I was astonished. All this really happened and it happened so fast. Time later I spoke finally with my sister and her son via Skype. Her son spoke English so we could communicate. We agreed to come back two hours later to talk further. I didn’t know what came over me. Did I just spoke with me sister? Two hours later, I crawled back to the computer and more siblings appeared on the camera, and there was my mother. I was stunned and confused. We looked at each other late into the night. The strange thing was that I had collected over the years so many questions, but I didn’t ask, perhaps for a later stage. I saw that they were very happy to see me and that was enough for now. I finally closed the computer and went to sleep. I’ve been staring all night at the ceiling. I finally slept a few hours and then quickly open my computer to check whether there were traces of the conversation yesterday. There were still traces, so it really was. I had my family back!

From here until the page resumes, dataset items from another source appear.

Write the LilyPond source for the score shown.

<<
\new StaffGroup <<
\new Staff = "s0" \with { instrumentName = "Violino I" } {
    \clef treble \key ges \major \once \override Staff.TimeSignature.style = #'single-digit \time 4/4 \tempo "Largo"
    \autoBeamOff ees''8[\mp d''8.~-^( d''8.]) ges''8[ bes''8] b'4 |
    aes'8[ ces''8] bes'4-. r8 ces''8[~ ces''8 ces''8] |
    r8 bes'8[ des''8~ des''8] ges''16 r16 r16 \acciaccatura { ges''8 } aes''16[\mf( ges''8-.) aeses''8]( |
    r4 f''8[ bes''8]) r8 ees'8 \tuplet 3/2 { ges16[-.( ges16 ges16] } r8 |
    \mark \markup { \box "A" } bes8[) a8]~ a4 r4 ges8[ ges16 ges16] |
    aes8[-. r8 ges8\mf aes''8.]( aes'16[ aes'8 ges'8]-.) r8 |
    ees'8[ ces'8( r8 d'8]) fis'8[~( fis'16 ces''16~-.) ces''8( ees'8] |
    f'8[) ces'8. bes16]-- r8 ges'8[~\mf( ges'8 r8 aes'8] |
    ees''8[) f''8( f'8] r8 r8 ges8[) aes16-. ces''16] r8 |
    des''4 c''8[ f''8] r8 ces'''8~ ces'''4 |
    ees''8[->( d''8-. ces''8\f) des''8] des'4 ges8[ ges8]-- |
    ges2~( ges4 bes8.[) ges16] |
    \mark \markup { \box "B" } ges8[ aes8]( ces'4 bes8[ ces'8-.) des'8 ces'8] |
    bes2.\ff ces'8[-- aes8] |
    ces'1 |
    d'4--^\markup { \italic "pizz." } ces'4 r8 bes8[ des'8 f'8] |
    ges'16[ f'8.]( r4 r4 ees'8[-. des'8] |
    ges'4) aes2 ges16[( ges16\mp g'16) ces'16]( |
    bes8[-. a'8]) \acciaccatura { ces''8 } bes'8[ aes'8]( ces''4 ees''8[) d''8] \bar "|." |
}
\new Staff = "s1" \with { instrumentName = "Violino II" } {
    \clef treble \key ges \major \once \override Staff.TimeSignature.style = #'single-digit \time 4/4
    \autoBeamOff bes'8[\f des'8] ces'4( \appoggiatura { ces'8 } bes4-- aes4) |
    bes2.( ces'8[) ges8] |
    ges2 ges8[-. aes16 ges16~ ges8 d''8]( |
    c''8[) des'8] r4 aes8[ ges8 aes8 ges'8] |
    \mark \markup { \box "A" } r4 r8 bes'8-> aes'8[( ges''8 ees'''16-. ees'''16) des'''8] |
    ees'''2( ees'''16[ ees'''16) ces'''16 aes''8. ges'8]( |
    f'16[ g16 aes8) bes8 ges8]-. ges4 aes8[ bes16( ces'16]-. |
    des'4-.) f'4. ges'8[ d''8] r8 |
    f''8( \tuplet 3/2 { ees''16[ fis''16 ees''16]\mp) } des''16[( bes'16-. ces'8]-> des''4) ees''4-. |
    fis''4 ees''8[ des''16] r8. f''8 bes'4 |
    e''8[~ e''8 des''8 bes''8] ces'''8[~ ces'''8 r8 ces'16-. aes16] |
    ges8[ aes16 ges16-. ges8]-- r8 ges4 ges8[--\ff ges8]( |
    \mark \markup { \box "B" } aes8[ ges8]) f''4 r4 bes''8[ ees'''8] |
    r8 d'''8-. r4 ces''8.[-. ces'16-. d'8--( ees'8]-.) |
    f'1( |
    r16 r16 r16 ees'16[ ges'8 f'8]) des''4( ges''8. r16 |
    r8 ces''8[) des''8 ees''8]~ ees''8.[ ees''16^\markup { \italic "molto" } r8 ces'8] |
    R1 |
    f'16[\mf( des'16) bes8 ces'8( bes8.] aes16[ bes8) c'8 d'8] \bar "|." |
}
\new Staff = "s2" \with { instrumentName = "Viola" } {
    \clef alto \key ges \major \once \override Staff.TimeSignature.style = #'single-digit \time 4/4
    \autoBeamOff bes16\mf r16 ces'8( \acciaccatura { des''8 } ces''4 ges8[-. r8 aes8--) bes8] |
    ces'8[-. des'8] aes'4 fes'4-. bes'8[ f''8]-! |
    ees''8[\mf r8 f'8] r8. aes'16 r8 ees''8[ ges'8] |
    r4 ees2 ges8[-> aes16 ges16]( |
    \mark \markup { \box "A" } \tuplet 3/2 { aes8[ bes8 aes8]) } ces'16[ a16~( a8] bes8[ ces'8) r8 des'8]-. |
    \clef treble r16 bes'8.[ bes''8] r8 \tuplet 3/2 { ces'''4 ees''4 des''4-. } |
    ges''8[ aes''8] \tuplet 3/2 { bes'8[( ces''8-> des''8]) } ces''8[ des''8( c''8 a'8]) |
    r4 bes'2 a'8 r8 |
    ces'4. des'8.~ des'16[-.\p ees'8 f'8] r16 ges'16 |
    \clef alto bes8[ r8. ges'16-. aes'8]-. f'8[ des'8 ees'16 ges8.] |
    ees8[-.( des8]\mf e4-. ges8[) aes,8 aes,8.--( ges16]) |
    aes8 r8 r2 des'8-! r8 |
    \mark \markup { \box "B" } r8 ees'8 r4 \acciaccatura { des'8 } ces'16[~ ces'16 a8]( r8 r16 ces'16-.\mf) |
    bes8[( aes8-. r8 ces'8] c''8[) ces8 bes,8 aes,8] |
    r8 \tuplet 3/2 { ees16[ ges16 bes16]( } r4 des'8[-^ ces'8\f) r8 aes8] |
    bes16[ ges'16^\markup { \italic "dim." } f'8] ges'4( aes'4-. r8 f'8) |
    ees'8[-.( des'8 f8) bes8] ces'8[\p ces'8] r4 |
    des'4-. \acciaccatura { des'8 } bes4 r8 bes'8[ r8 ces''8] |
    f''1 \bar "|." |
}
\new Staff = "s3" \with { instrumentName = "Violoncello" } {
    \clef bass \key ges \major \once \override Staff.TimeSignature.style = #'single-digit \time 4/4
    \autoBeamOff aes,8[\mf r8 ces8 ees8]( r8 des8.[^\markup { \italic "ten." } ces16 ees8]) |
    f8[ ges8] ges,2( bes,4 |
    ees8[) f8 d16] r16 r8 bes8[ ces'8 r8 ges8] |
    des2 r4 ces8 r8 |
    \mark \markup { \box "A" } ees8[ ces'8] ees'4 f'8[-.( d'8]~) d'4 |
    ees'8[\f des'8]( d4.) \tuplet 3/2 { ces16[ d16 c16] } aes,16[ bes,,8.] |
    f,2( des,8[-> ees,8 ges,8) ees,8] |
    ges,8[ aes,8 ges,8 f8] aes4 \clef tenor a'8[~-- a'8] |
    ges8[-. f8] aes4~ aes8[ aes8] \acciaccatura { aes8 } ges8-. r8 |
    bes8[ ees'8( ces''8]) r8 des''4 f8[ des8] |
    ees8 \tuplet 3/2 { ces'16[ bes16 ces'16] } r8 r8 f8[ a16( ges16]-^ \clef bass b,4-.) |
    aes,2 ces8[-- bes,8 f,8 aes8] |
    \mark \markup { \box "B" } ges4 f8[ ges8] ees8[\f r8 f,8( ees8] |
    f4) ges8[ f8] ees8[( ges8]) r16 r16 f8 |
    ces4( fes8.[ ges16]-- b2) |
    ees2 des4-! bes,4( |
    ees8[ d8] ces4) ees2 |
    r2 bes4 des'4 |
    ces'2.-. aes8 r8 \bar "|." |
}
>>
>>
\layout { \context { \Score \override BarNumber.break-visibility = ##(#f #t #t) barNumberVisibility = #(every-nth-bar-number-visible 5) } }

I am a blessed man. I have two families and two worlds. It is a great experience, but also difficult sometimes. Indeed, it is a very difficult process to explain. I’m glad I did it through this organization. First, it is gone very quickly, the contact with Gyna and Adry was fine and familiar. I still had some questions to Gyna and these were answered quickly, very fine. The idea that you can count on Gyna is really nice. That matters a lot, and it’s wonderful to know that the door is always open, and that whit full confidence you could contact Gyna every single time.